# Exercise instructions:
• 1. For the thread on perl int and num arithmetic, answer yes or no for each statement and quote the words that decide it: (a) The table lists int - num as giving an accurate num. (b) byte->sub[GENERIC] is described as likely to do the right thing. (c) The reply offers (2**62) - 1 as an example.
• 2. Write the next part of the thread on perl int and num arithmetic, picking up after its last line.

Extract provided Block Start

On Tue, Dec 12, 2000 at 02:20:44PM +0000, David Mitchell wrote:
> If we assume that ints and nums are perl builtins, and that some people
> have implemented the following external types: byte (eg as implemented
> as a specialised array type), bigreal, complex, bigcomplex, bigrat,
> quaternian; then the following table shows how well my system copes:
>
> num - int gives accurate num
> int - num gives accurate num
what happens if the size of int is such that the maximum int is larger than
the value at which num's can no longer maintain integer accuracy?
for example 8 byte doubles as num, 8 byte longs as int ?
does one promote a num in the range (min_int, max_int) to a num, and do
an int calculation?
for example (2**62) - 1
> With the sv1->sub[typeof(sv2)](sv2) scheme, even something as simple as
> byte - bigreal is problematic, as this would cause byte->sub[GENERIC] to be called,
> which has very little chance of 'doing the right thing'.
unless it uses your scheme at this point.

Extract provided Block End
Extracted entries Block Start

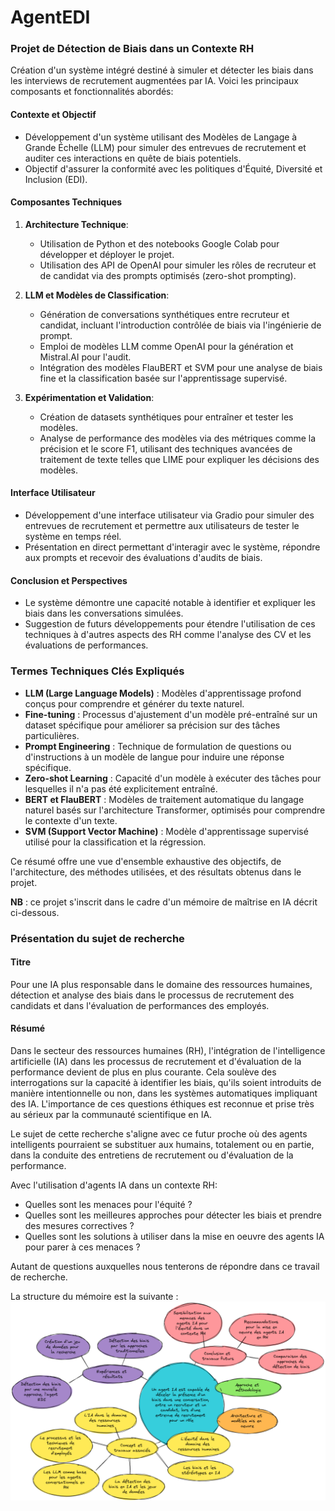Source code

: # AgentEDI

### Projet de Détection de Biais dans un Contexte RH

Création d'un système intégré destiné à simuler et détecter les biais dans les interviews de recrutement augmentées par IA. 
Voici les principaux composants et fonctionnalités abordés:

#### Contexte et Objectif
- Développement d'un système utilisant des Modèles de Langage à Grande Échelle (LLM) pour simuler des entrevues de recrutement et auditer ces interactions en quête de biais potentiels.
- Objectif d'assurer la conformité avec les politiques d'Équité, Diversité et Inclusion (EDI).

#### Composantes Techniques
1. **Architecture Technique**:
   - Utilisation de Python et des notebooks Google Colab pour développer et déployer le projet.
   - Utilisation des API de OpenAI pour simuler les rôles de recruteur et de candidat via des prompts optimisés (zero-shot prompting).

2. **LLM et Modèles de Classification**:
   - Génération de conversations synthétiques entre recruteur et candidat, incluant l'introduction contrôlée de biais via l'ingénierie de prompt.
   - Emploi de modèles LLM comme OpenAI pour la génération et Mistral.AI pour l'audit.
   - Intégration des modèles FlauBERT et SVM pour une analyse de biais fine et la classification basée sur l'apprentissage supervisé.

3. **Expérimentation et Validation**:
   - Création de datasets synthétiques pour entraîner et tester les modèles.
   - Analyse de performance des modèles via des métriques comme la précision et le score F1, utilisant des techniques avancées de traitement de texte telles que LIME pour expliquer les décisions des modèles.

#### Interface Utilisateur
- Développement d'une interface utilisateur via Gradio pour simuler des entrevues de recrutement et permettre aux utilisateurs de tester le système en temps réel.
- Présentation en direct permettant d'interagir avec le système, répondre aux prompts et recevoir des évaluations d'audits de biais.

#### Conclusion et Perspectives
- Le système démontre une capacité notable à identifier et expliquer les biais dans les conversations simulées.
- Suggestion de futurs développements pour étendre l'utilisation de ces techniques à d'autres aspects des RH comme l'analyse des CV et les évaluations de performances.

### Termes Techniques Clés Expliqués
- **LLM (Large Language Models)** : Modèles d'apprentissage profond conçus pour comprendre et générer du texte naturel.
- **Fine-tuning** : Processus d'ajustement d'un modèle pré-entraîné sur un dataset spécifique pour améliorer sa précision sur des tâches particulières.
- **Prompt Engineering** : Technique de formulation de questions ou d'instructions à un modèle de langue pour induire une réponse spécifique.
- **Zero-shot Learning** : Capacité d'un modèle à exécuter des tâches pour lesquelles il n'a pas été explicitement entraîné.
- **BERT et FlauBERT** : Modèles de traitement automatique du langage naturel basés sur l'architecture Transformer, optimisés pour comprendre le contexte d'un texte.
- **SVM (Support Vector Machine)** : Modèle d'apprentissage supervisé utilisé pour la classification et la régression.

Ce résumé offre une vue d'ensemble exhaustive des objectifs, de l'architecture, des méthodes utilisées, et des résultats obtenus dans le projet.

**NB** : ce projet s'inscrit dans le cadre d'un mémoire de maîtrise en IA décrit ci-dessous.

### Présentation du sujet de recherche
#### Titre
Pour une IA plus responsable dans le domaine des ressources humaines, détection et analyse des biais dans le processus de recrutement des candidats et dans l'évaluation de performances des employés.
#### Résumé
Dans le secteur des ressources humaines (RH), l'intégration de l'intelligence artificielle (IA) dans les processus de recrutement et d'évaluation de la performance devient de plus en plus courante. Cela soulève des interrogations sur la capacité à identifier les biais, qu'ils soient introduits de manière intentionnelle ou non, dans les systèmes automatiques impliquant des IA. L'importance de ces questions éthiques est reconnue et prise très au sérieux par la communauté scientifique en IA.

Le sujet de cette recherche s'aligne avec ce futur proche où des agents intelligents pourraient se substituer aux humains,  totalement ou en partie, dans la conduite des entretiens de recrutement ou d'évaluation de la performance.

Avec l'utilisation d'agents IA dans un contexte RH:
- Quelles sont les menaces pour l'équité ?
- Quelles sont les meilleures approches pour détecter les biais et prendre des mesures correctives ?
- Quelles sont les solutions à utiliser dans la mise en oeuvre des agents IA pour parer à ces menaces ?

Autant de questions auxquelles nous tenterons de répondre dans ce travail de recherche.

La structure du mémoire est la suivante :
![Structure mémoire EDI](https://raw.githubusercontent.com/delemarchand2020/AgentEDI/main/Structure_memoire_Denis_Lemarchand_Agent_EDI.png)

Extracted entries Block End

# Answers to the problems:
• 1.
(a) Yes: "int - num gives accurate num"
(b) No: "which has very little chance of 'doing the right thing'"
(c) Yes: "for example (2**62) - 1"

• 2.
[this might be the correct speed tradeoff - common types know how to
interact with common types directly, and know how to call a slower but
maximally accurate routine if they are beyond their competency]
It's surprising how easy it is to slow things down with decision making code
in your arithmetic ops. I'm trying to coax perl5 into doing better 64 bit
integer arithmetic:
http://www.xray.mpe.mpg.de/mailing-lists/perl5-porters/2000-12/msg00499.html
and the simple hack of trying to make scalars IV (signed) rather than
UV (unsigned) whenever possible, and consequentially going to the first
code in each op (IV OP IV) gives about 2% speed up (timing for the perl5.7
regression tests)[note, this doesn't make it faster, just claws back the
slowdown other parts of my provisional changes have made]
hangon, there was a point that was supposed to back up. Accuracy is needed,
but I fear that a single general scheme to deliver this will slow down the
common cases.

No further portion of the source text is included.